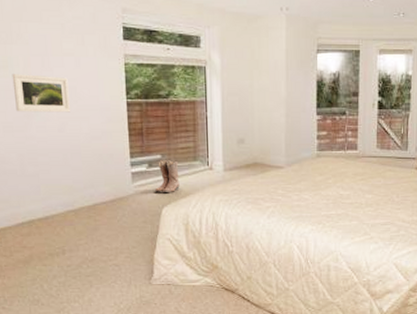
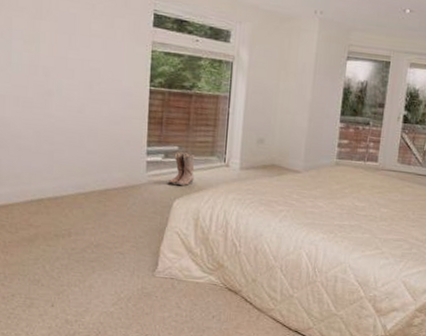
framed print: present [12,74,71,113] -> none [37,49,93,94]

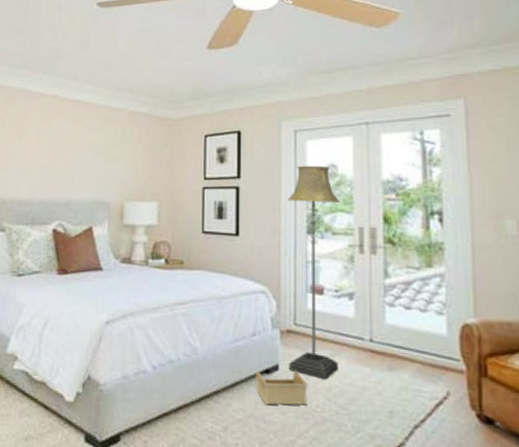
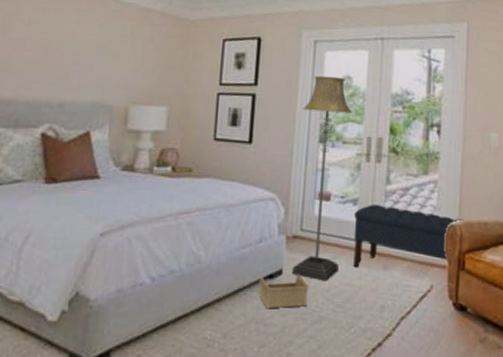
bench: none [350,298,482,368] -> present [353,203,464,268]

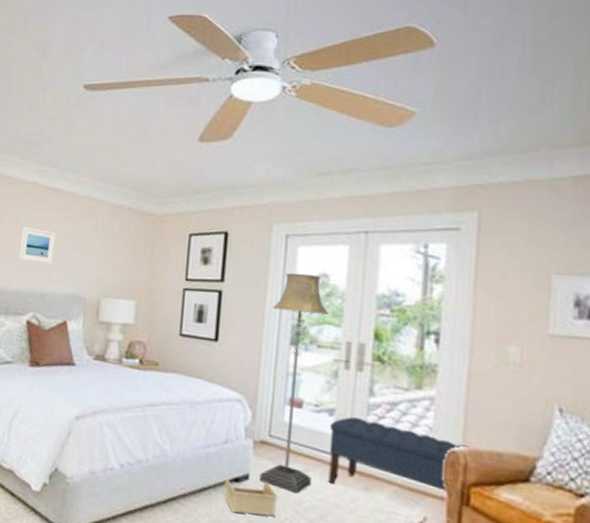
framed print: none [30,29,78,71] -> present [18,226,57,265]

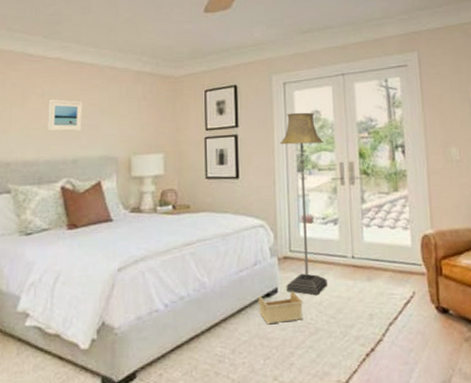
bench: present [328,416,470,492] -> none [335,222,437,281]

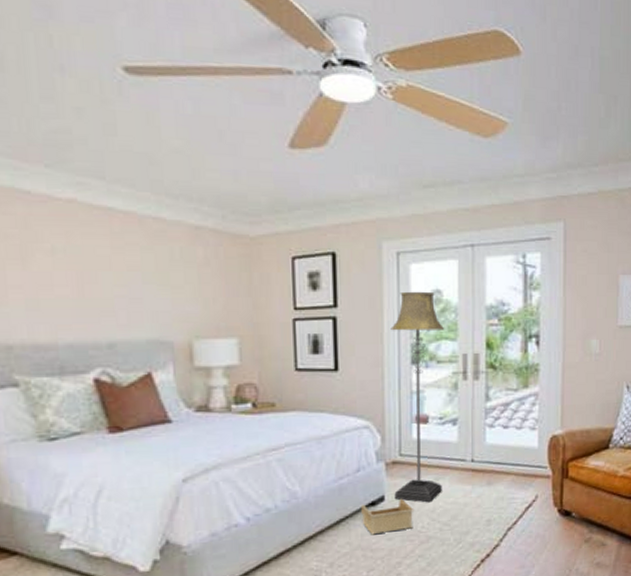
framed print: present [47,99,83,132] -> none [63,259,118,306]

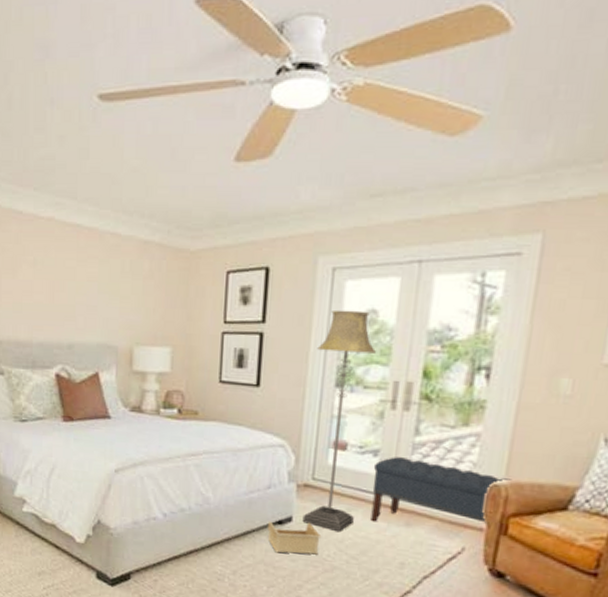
bench: none [454,422,567,487] -> present [371,456,513,523]

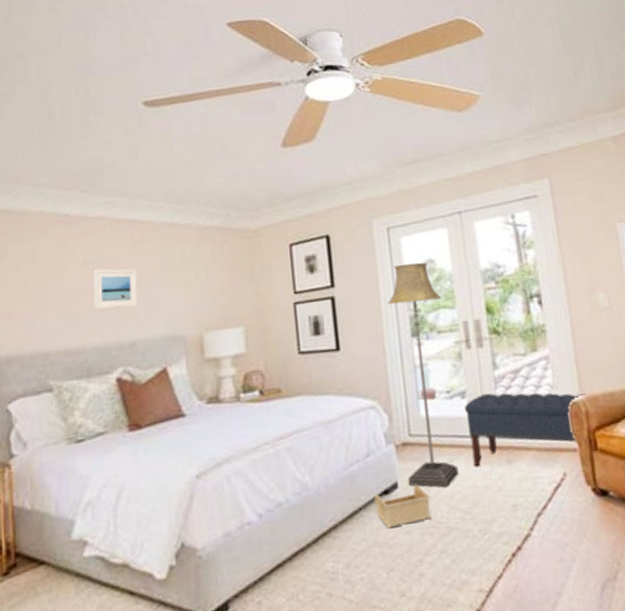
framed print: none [40,270,80,312] -> present [93,268,138,310]

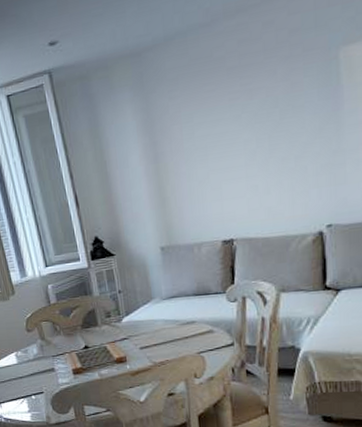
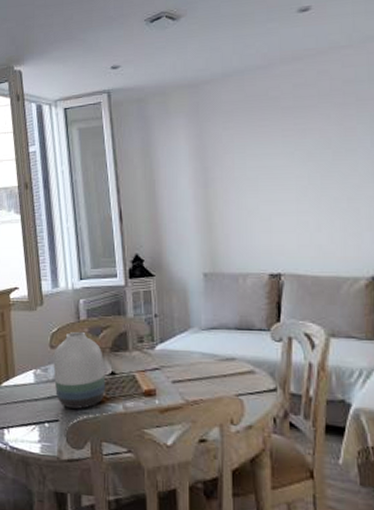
vase: none [30,313,82,381] -> present [53,331,106,409]

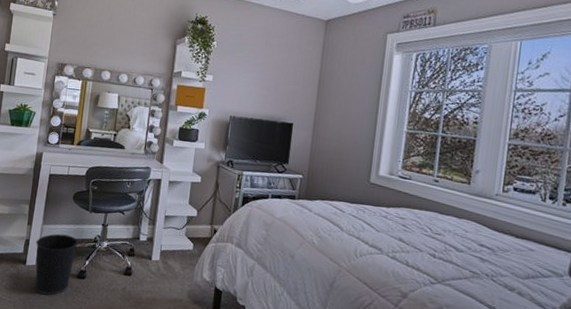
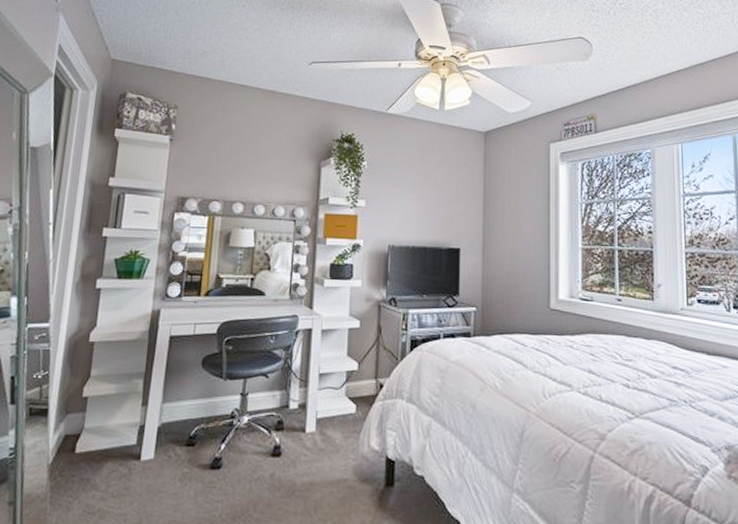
wastebasket: present [35,233,78,295] -> none [153,413,210,498]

· · · · ·

■ **TASK DIRECTIONS**: The copy you produce must repeat all the entries exactly and contain no pictures.

■ **PROBLEM SOLUTION**:
framed print: present [12,74,71,113] -> none [37,49,93,94]

bench: none [350,298,482,368] -> present [353,203,464,268]

framed print: none [30,29,78,71] -> present [18,226,57,265]

bench: present [328,416,470,492] -> none [335,222,437,281]

framed print: present [47,99,83,132] -> none [63,259,118,306]

bench: none [454,422,567,487] -> present [371,456,513,523]

framed print: none [40,270,80,312] -> present [93,268,138,310]

vase: none [30,313,82,381] -> present [53,331,106,409]

wastebasket: present [35,233,78,295] -> none [153,413,210,498]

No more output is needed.